December 2013 Now here’s a mystery. You’re a visiting diner to the Kennebunks. Wine stewards in many of the glittering bistros whisper, with unreserved enthusiasm, “If you want to sample a local legend, try Rat’s Reserve.”
It is all that.
Eateries as diverse as the White Barn Inn and Nunan’s (two favorite destinations rarely mentioned in the same breath) proudly serve it. Sure, but who is this guy, and why have his blends made him such a cult figure?
“I guess I have to get the nickname Rat out of the way first,” says Paul Carr, a wine expert who works as an executive with Nappi Distributors. “My first year at The Shawmut Inn was 1967. I was 15 that summer and at an odd growth stage–large nose, little legs. A girl with a large personality, Tweeze Hunter, thought I looked like a Dachshund–big nose, short legs–so my first nickname was Ratdog, then Ratboy (Brookie MacDonald from Hurricane gave me that), then Ratman, then Rat, back when no one could remember two syllables in the 1970s. Since then, my face has grown around my nose and it doesn’t look as big!”
Kennebunkers couldn’t resist Rat’s charm from 1967 to 1976, when he worked at the Shawmut; 1976 to 1983, when he worked at the Port House; and 1983 to 1990, when he owned Forefathers Tavern with Chuck Reid.
Then fate stepped in and made Rat a star. How do you go from being an oenologist to wine blender? It’s always about timing.
“Jedediah Tecumseh Steele, or Jed, was the original head winemaker and vice president for the first 10 years of production for Kendall-Jackson wines,” Carr says. “He went out on his own in 1990. I was invited to work crush for Jed at the Steele Wines winery in Lake County, California, in October of 2006.” Carr’s life was beginning again at age 54. Possibly out of consideration for his new hire’s nearly suffering “a stroke due to all the heavy work of crush,” Jed Steele told Rat he’d fulfill his dream of making just “one barrel (about 25 cases) of Rat’s Reserve Pinot Noir on his label.”
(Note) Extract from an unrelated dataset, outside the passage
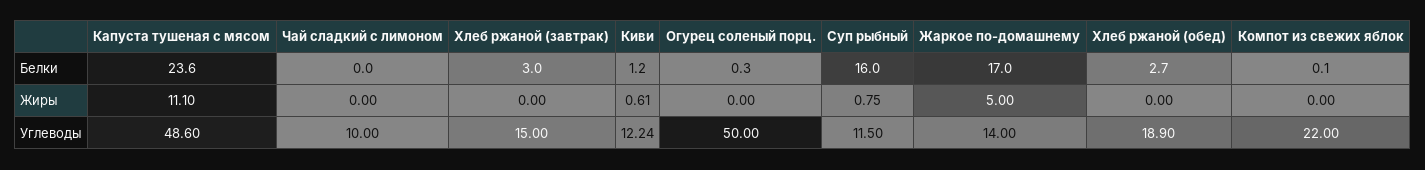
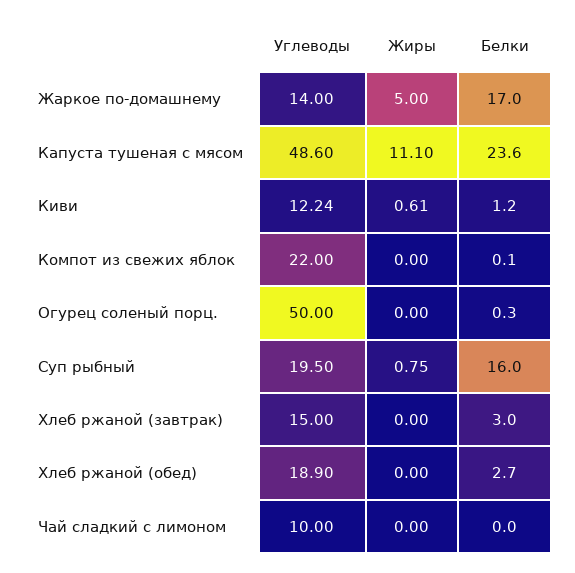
Суп рыбный, Углеводы: 11.5 -> 19.5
This first barrel garnered such rave reviews that Steele still commissions Carr to create his special blends even though he chose to return to Maine; Carr creates new blends from samples sent by Steele that he combines with his wife Lynne at their home on Goose Rocks Beach. “The only places you can buy Steele Rat’s Reserve on Earth are in Cumberland and York counties!
“Today, I’m on my sixth vintage of Steele Rat’s Reserve Pinot Noir and my fifth vintage of Steele Rat’s Reserve Chardonnay. My wife, Lynne, an artist, did the original artwork for the label. It had a rat wearing a tuxedo, as I used to wear at Forefathers Tavern, holding a tray of wine glasses. My tail circled up from the neck of the bottle to the capsule. Problem was, the tail got ripped in the bottling line, so the work was shortened and put on the left side of the label. I now do six barrels of each wine, or 150 cases of each, for every vintage.”
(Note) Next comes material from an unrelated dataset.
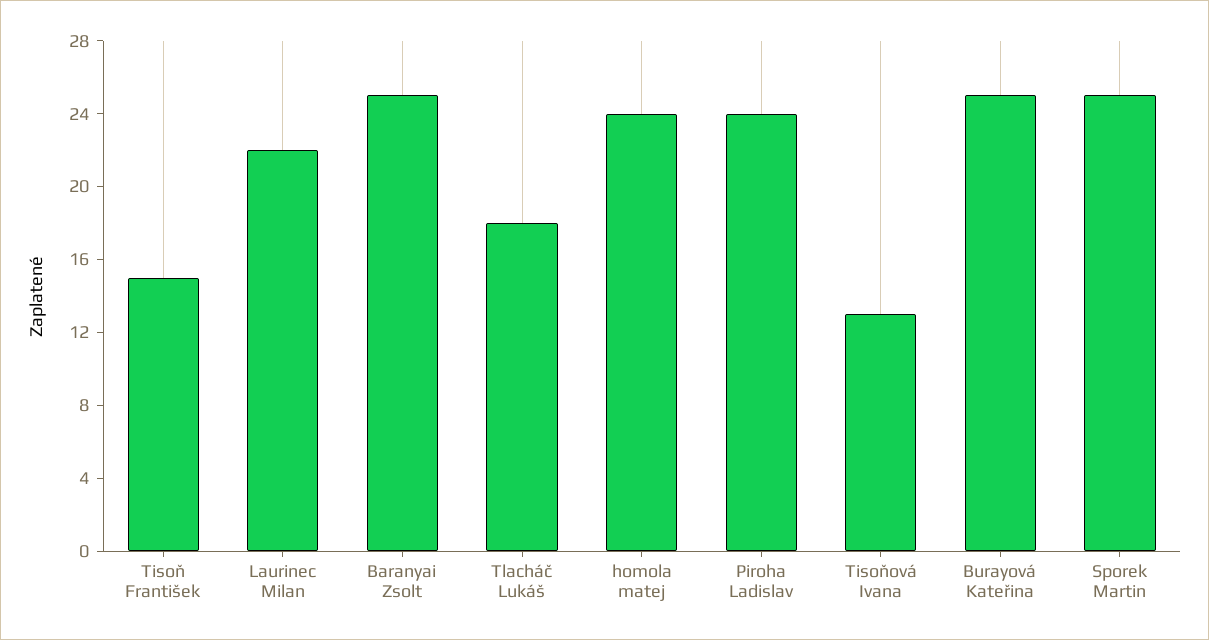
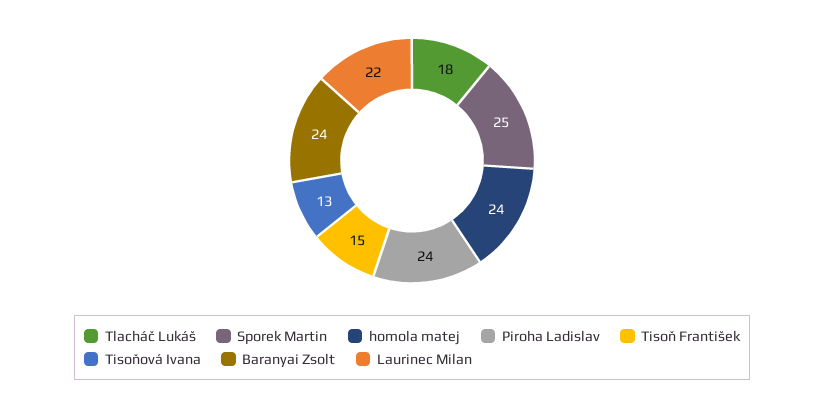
Baranyai Zsolt: 25 -> 24
Burayová Kateřina: 25 -> none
Barrel samples “are sent to me every December. Jed sends them to me at our home, and we do the blending together.” Now for the magic. “During blending, it doesn’t taste like it will when it’s ready for drinking. For example, the Pinot Noir gets 16 months in relatively new barrels. You have to learn how to taste the future.
“Just so I don’t upset anyone who has stood behind my wine and helped me from the start, I’ll list the places selling it by the bottle or by the glass: The Arundel Wharf, David’s Boathouse & Marina, Bintliff’s, The Colony Hotel, Cape Neddick Inn, Down East Wine Imports, Earth, H.B. Provisions, Hurricane (Brookie was the first person to put both wines on by the glass, and Hurricane in Ogunquit is where I first met Jed), Kennebunk Inn, Linda Bean’s, Nonantum Resort, Nunan’s Lobster Hut, Tides Beach Club, Village Tavern, White Barn Inn.”
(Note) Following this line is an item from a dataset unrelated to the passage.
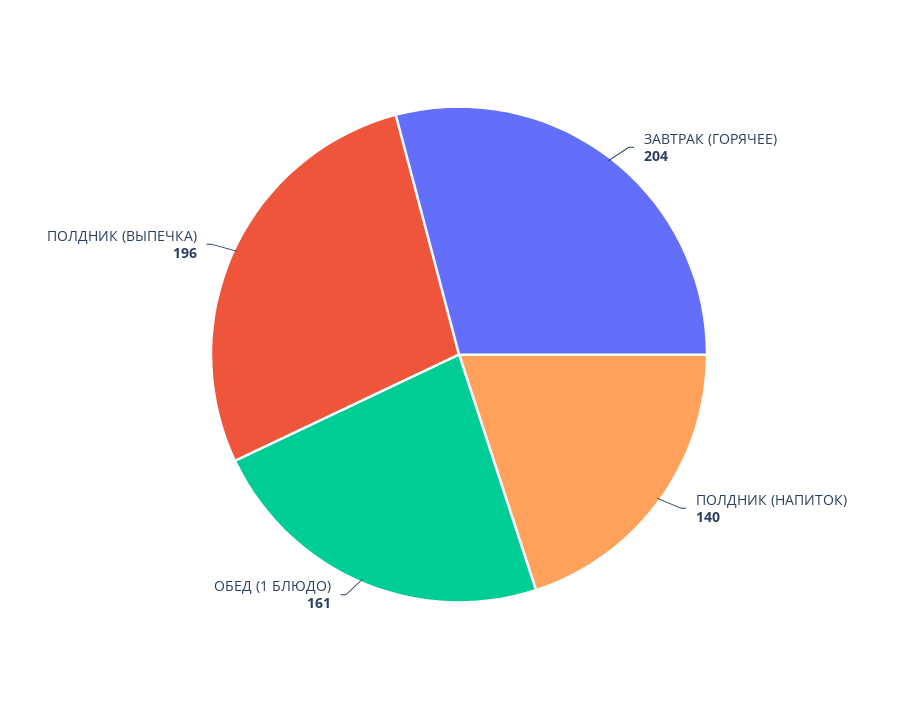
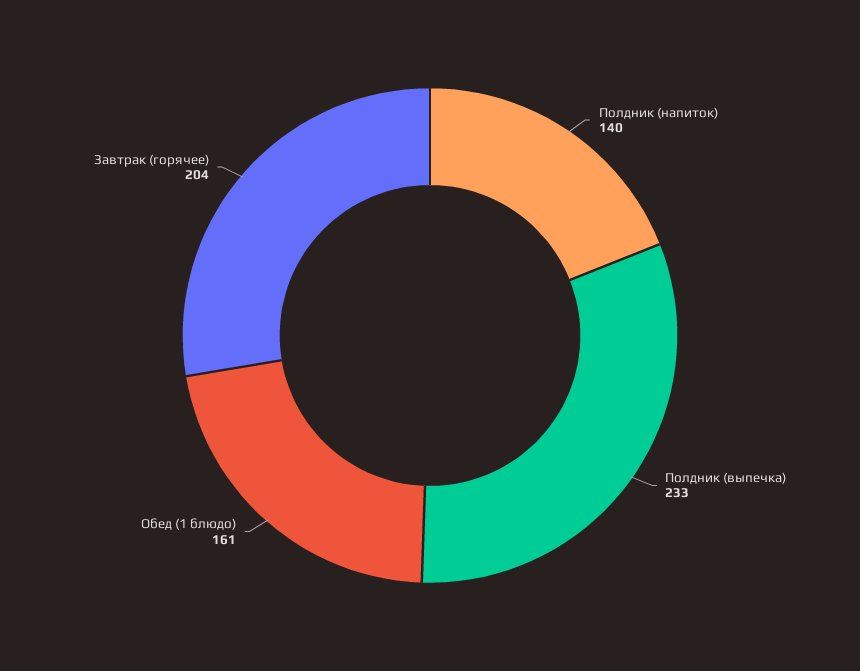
ПОЛДНИК (ВЫПЕЧКА): 196 -> 233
The former Grissini used to carry it. Also Wells Beach Steak House. Note how Carr’s list is in alphabetical order. This is the type of person you want blending your wines. This is one organized Rat.
A review from a California wine expert: “Dark and luscious…The Steele ‘Rat’s Reserve’ Pinot Noir is a medium-bodied wine. It’s a round, smooth, pleasant wine. As with all good Pinot Noirs, the ‘Rat’s Reserve’ delivers strong cherry and berry flavors at first before melting into other flavors. After the first punch of cherry and strawberry, I picked up tones of cola and sassafras. It finished with a long, earthy note. This wine has an excellent, complex structure… This wine could easily become one of my favorites.”